To construct from memory is to include these phases whilst not being bound to them; it is to understand the former logbook, despite being on another journey. It’s to grasp that starting from scratch is not so hard if we remember where we have come from. The “Dussart Pedrón Winery”, situated in the town of Los Pedrones, in Requena (Valencia), is the new space to come out of the rehabilitation of a familiar, old structure with numerous former lives.
The current space, of 156m2, was originally a barn, an elongated volume on one floor with a large patio attached. Later, it was converted into a storehouse, using the barn as a warehouse. In the 60s, upon creation of the town cooperative, the winery stopped producing wine and converted itself into a warehouse. Today, its descendants have come from France, leaving their lives behind, in order to rescue the family winery which their great-grandfather began one day in the distant past. Simultaneously, they are also rescuing the production of wine which had been abandoned.
The intervention uses the passing of time like another construction material, without hiding the scars. In this ‘territory space’ the new installations have been placed, using easily identifiable materials of the times. The original structure has been revised, acting with each element in a personalised way. The roof has kept its original corrugated structure, upon which a water treatment system has been placed, tongue and groove wooden slats have replaced reeds and the tiles washed and put back in their original place.

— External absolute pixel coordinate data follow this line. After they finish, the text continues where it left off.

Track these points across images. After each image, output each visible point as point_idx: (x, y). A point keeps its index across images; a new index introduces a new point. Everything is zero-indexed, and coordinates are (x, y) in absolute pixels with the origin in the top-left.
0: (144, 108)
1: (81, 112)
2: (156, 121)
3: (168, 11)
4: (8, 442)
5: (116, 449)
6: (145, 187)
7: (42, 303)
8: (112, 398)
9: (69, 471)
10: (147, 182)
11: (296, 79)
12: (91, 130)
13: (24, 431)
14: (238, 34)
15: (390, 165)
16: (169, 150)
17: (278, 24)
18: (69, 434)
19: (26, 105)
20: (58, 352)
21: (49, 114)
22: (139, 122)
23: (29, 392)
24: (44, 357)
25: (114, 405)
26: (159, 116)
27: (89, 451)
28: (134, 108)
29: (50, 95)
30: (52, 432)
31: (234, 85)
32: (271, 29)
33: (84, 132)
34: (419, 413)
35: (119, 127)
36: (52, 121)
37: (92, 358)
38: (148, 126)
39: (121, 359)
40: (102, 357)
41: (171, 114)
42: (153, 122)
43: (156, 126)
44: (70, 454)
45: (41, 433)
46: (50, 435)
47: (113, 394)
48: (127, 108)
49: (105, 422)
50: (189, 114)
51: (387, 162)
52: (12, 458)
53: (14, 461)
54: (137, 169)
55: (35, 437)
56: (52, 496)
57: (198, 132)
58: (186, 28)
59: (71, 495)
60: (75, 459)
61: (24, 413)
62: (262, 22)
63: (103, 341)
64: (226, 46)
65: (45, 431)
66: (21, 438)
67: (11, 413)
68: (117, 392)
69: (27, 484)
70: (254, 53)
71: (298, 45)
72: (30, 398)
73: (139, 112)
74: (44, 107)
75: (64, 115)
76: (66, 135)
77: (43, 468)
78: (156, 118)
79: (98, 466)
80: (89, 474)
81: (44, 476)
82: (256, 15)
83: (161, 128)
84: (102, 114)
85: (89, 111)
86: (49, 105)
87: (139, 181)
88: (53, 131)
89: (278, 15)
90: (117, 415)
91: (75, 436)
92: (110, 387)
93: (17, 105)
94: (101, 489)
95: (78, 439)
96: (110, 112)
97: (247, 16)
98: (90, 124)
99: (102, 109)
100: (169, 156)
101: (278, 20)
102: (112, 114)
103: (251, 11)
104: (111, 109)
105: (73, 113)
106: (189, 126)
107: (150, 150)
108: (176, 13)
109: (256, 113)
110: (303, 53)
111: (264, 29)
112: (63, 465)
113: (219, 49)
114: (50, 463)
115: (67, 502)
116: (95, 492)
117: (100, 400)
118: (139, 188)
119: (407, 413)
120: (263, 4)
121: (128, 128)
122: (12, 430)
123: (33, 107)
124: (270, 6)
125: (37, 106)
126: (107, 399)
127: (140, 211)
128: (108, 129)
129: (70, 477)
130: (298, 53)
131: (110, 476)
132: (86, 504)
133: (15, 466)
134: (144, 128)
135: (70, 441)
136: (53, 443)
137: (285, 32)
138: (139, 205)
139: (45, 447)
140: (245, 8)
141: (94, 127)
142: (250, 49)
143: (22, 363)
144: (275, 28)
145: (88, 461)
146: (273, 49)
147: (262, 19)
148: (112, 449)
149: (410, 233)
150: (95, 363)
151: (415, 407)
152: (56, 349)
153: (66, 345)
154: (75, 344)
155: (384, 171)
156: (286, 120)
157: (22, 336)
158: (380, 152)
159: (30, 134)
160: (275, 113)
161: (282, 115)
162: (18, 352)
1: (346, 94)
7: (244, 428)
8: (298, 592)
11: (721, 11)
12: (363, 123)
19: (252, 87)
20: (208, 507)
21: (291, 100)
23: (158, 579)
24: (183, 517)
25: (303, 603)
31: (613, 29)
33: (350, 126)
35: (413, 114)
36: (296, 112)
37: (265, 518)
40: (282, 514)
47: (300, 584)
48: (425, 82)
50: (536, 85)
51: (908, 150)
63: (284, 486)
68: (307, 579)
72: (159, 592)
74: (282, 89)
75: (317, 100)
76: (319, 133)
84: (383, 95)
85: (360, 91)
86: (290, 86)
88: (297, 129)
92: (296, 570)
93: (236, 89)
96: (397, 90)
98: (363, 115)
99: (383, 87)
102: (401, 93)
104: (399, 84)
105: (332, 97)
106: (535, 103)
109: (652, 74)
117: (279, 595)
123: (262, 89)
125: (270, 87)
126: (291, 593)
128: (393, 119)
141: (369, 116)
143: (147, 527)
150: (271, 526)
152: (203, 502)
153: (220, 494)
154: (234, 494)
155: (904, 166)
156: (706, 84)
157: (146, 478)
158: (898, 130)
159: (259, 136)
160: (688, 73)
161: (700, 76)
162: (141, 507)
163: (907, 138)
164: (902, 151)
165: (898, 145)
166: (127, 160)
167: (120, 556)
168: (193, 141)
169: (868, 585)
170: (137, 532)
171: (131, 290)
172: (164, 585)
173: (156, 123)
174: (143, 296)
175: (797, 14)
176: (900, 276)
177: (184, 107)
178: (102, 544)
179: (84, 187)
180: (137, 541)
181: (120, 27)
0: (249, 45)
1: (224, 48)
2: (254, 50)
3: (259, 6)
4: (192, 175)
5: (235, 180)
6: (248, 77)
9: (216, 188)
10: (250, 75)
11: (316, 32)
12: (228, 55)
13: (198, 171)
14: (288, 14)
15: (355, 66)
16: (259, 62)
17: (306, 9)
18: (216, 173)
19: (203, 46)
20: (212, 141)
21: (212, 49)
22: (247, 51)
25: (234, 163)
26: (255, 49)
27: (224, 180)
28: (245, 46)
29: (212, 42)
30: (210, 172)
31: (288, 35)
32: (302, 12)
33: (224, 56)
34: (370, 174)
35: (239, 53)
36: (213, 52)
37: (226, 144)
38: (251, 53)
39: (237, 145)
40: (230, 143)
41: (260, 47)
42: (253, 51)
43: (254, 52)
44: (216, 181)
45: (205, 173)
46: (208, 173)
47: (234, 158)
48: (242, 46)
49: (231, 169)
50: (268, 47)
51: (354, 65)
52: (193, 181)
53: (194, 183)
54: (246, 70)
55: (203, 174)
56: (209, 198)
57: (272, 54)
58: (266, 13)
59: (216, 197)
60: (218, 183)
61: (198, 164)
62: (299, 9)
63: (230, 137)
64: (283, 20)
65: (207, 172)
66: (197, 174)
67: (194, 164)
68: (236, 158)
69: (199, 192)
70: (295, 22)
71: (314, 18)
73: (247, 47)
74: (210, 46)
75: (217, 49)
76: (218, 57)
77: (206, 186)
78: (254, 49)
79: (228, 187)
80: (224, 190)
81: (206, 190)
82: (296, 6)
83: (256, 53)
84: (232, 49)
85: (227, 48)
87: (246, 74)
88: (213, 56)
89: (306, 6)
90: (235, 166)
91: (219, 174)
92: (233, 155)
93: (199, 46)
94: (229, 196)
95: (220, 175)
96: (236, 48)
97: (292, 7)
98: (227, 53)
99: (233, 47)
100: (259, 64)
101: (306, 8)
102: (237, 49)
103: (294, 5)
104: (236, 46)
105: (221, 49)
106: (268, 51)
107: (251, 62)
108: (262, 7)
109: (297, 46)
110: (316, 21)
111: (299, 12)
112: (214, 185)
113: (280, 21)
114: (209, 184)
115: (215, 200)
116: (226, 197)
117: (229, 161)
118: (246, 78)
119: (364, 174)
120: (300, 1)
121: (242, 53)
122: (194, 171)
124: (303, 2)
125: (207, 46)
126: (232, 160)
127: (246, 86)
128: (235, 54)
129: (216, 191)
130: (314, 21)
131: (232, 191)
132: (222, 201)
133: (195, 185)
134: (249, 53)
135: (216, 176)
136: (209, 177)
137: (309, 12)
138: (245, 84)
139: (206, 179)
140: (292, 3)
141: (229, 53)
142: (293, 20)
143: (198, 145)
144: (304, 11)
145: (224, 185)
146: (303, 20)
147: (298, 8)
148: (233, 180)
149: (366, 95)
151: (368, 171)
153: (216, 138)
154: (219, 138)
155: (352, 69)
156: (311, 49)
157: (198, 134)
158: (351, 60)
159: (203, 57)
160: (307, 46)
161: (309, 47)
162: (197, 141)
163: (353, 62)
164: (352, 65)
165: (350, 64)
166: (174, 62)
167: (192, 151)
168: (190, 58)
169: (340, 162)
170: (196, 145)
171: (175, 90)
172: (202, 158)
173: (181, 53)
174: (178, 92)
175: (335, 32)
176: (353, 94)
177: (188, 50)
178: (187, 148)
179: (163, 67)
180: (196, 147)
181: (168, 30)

The north face, still showing the traces of its farmhouse past, has been kept this way, with its peeping gaps and cracks. On the lower level where the family began to produce wine over one hundred years ago, one finds the brick wall where the original stores were kept.
Upon this regenerative canvas the entirety of the new program is based, contained within three related spaces. At ground level, outlined by the entrance on the east side, one finds the original expansion dedicated to production, through which two other rooms can be accessed. These rooms are situated on two levels on the western nave: the basement, consisting of former concrete tanks has been converted into the wine cellar, taking advantage of its thermal inertia for the barrel ageing, whilst the first floor is used as the receiving area for the grapes; combining the restrooms and laboratory and a new opening which perforates the stone wall.
These levels have been redefined based on a reinforced concrete structure which consolidates and reinforces the construction, allowing for the new purpose. The stairs and lifts are situated in the middle, surrounding the principal pillar and creating a central area. The new walls are made of white plasterboard, which have been positioned like a perimeter wall surrounding the space, integrating the restrooms and making the surfaces washable for the appropriate functioning of the winery. In the space between these two elements one finds ‘mood lighting,’ which enhances the texture of the walls and the curves of the ceiling, but which simultaneously highlights the separation and distance. This intervention represents a layer upon construction, just skimming the surface, like a reversible installation which at the same time provides a blank page from which to begin again.